Private Project
Yazidis Rebirth - The Book
Yazidi women undergo a rebirth ceremony after ISIS enslavement.
Their religious community suffered an attempted genocide at the hands of ISIS.
Though many escaped, thousands of the Yazidi minority group were killed when ISIS stormed across northern Iraq in 2014. It was the human catastrophe that the United States said led it to relaunch its bombing campaign in Iraq.
But the militants also captured and kept alive thousands of Yazidis. ISIS forced them to convert to their extremist version of Islam. Many of the captive boys were made to fight for the militants. Women and girls were frequently traded as sex slaves.
Now, with ISIS losing ground, some Yazidis are free from captivity and dealing with the trauma. Some are speaking out about their ordeal.
But to rejoin their own community, after forced conversion and emotional and physical abuse, the women must first undergo a form of rebirth ritual.
Traditionally, the ceremony is used for young boys and girls. Now, Yazidis say the extent of the militants' assault on them is a special case — it's required them to extend the ritual to adult women.
In June (2017), I was among the first outside reporting teams the community allowed to attend and document a Yazidi reintegration ceremony at their holy site of Lalish, according to Yazda, a Yazidi aid group operating in Iraq.

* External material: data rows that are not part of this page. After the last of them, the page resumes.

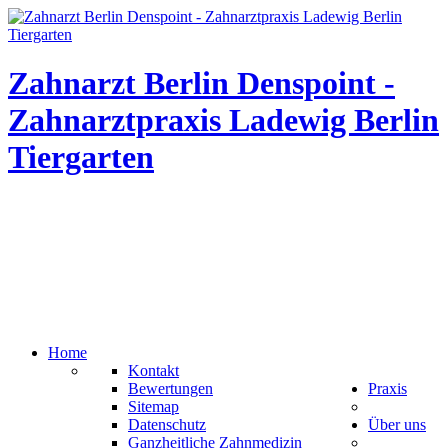
Zahnarzt Berlin Denspoint -
Zahnarztpraxis Ladewig Berlin
Tiergarten
Home
Kontakt
Bewertungen
Praxis
Sitemap
Datenschutz
Über uns
Ganzheitliche Zahnmedizin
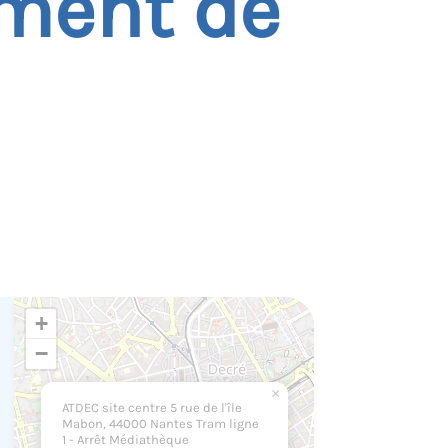
ement de
+
−
×
ATDEC site centre 5 rue de l'île
Mabon, 44000 Nantes Tram ligne
1 - Arrêt Médiathèque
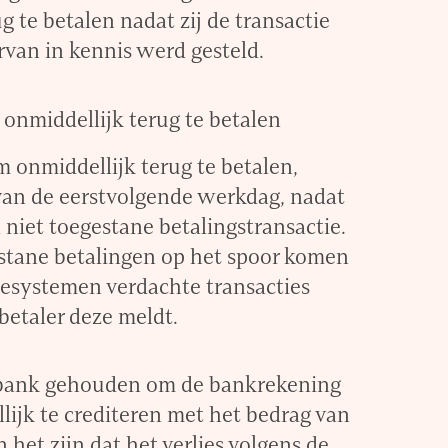
g te betalen nadat zij de transactie
rvan in kennis werd gesteld.
 onmiddellijk terug te betalen
 onmiddellijk terug te betalen,
 van de eerstvolgende werkdag, nadat
n niet toegestane betalingstransactie.
stane betalingen op het spoor komen
lesystemen verdachte transacties
betaler deze meldt.
de bank gehouden om de bankrekening
lijk te crediteren met het bedrag van
n het zijn dat het verlies volgens de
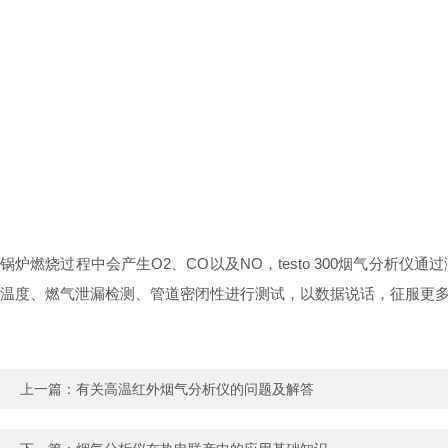
锅炉燃烧过程中会产生O2、CO以及NO，testo 300烟气分
温度、燃气泄漏检测、管道密闭性进行测试，以数据说话，征服更
上一篇：
有关高温红外烟气分析仪的问题及解答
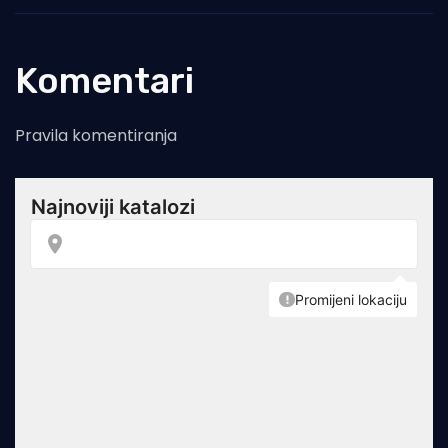
Komentari
Pravila komentiranja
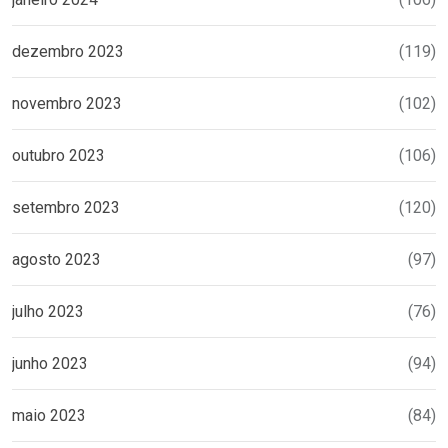
dezembro 2023
(119)
novembro 2023
(102)
outubro 2023
(106)
setembro 2023
(120)
agosto 2023
(97)
julho 2023
(76)
junho 2023
(94)
maio 2023
(84)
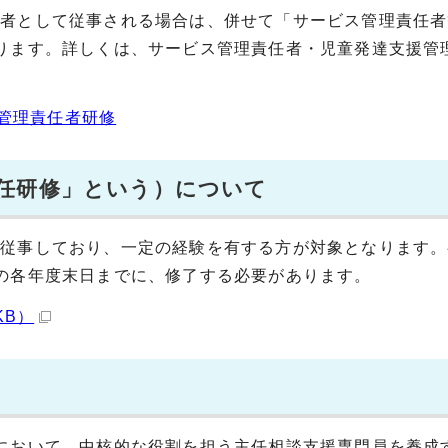
任者として従事される場合は、併せて「サービス管理責任者
ります。詳しくは、サービス管理責任者・児童発達支援管
管理責任者研修
任研修」という）について
に従事しており、一定の経験を有する方が対象となります。
の各年度末日までに、修了する必要があります。
KB）
において、中核的な役割を担う主任相談支援専門員を養成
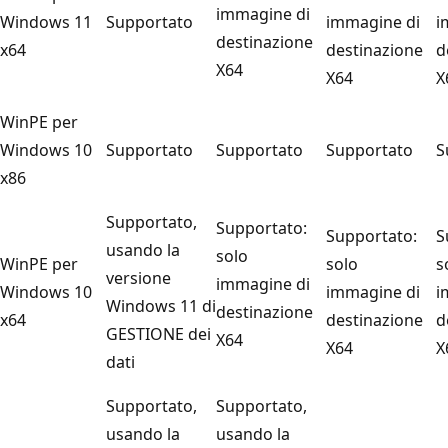
immagine di
Windows 11
Supportato
immagine di
i
destinazione
x64
destinazione
d
X64
X64
X
WinPE per
Windows 10
Supportato
Supportato
Supportato
S
x86
Supportato,
Supportato:
Supportato:
S
usando la
solo
WinPE per
solo
s
versione
immagine di
Windows 10
immagine di
i
Windows 11 di
destinazione
x64
destinazione
d
GESTIONE dei
X64
X64
X
dati
Supportato,
Supportato,
usando la
usando la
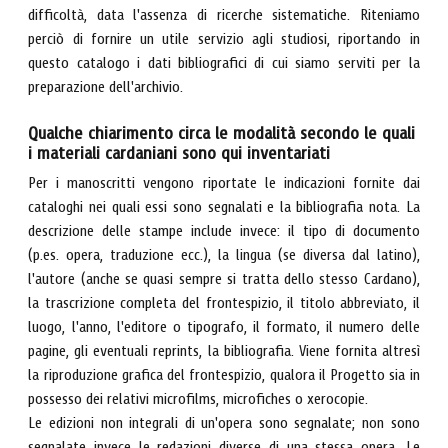
difficoltà, data l'assenza di ricerche sistematiche. Riteniamo
perciò di fornire un utile servizio agli studiosi, riportando in
questo catalogo i dati bibliografici di cui siamo serviti per la
preparazione dell'archivio.
Qualche chiarimento circa le modalità secondo le quali
i materiali cardaniani sono qui inventariati
Per i manoscritti vengono riportate le indicazioni fornite dai
cataloghi nei quali essi sono segnalati e la bibliografia nota. La
descrizione delle stampe include invece: il tipo di documento
(p.es. opera, traduzione ecc.), la lingua (se diversa dal latino),
l'autore (anche se quasi sempre si tratta dello stesso Cardano),
la trascrizione completa del frontespizio, il titolo abbreviato, il
luogo, l'anno, l'editore o tipografo, il formato, il numero delle
pagine, gli eventuali reprints, la bibliografia. Viene fornita altresì
la riproduzione grafica del frontespizio, qualora il Progetto sia in
possesso dei relativi microfilms, microfiches o xerocopie.
Le edizioni non integrali di un'opera sono segnalate; non sono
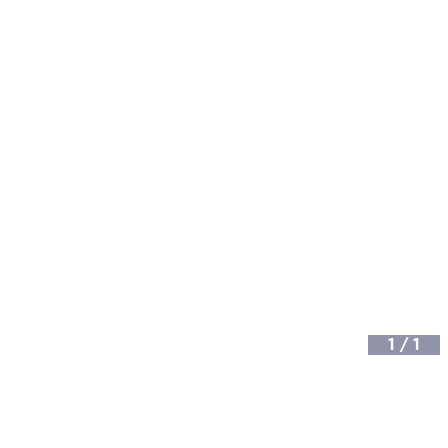
1
/
1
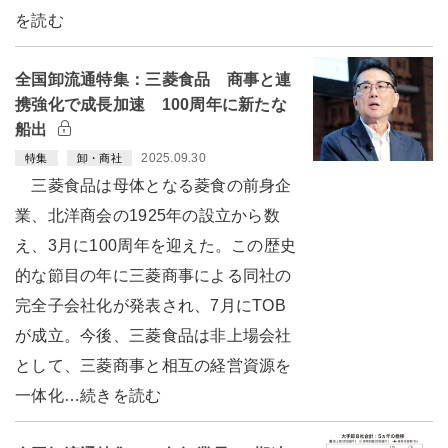
を読む
全国卸流通特集：三菱食品 商事と連
携強化で成長加速 100周年に新たな
船出
2025.09.30
特集
卸・商社
三菱食品は母体となる菱食の前身企
業、北洋商会の1925年の設立から数
え、3月に100周年を迎えた。この歴史
的な節目の年に三菱商事による同社の
完全子会社化が発表され、7月にTOB
が成立。今後、三菱食品は非上場会社
として、三菱商事と相互の経営資源を
一体化…続きを読む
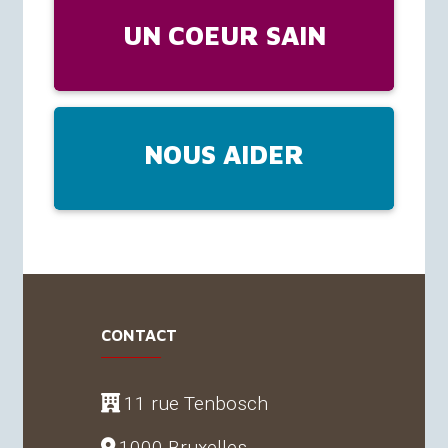
UN COEUR SAIN
NOUS AIDER
CONTACT
11 rue Tenbosch
1000 Bruxelles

Now, I hope to publish a book that shows this historical moment. The book will have photographs showing the context of the war in Northern Iraq, the reintegration of women into the community, the baptism ceremony and portraits. The book will also have a text of my own and a text from the director of the Yazda Foundation, which brings a reflection on the future of the Yazidi ethnicity in a complex world.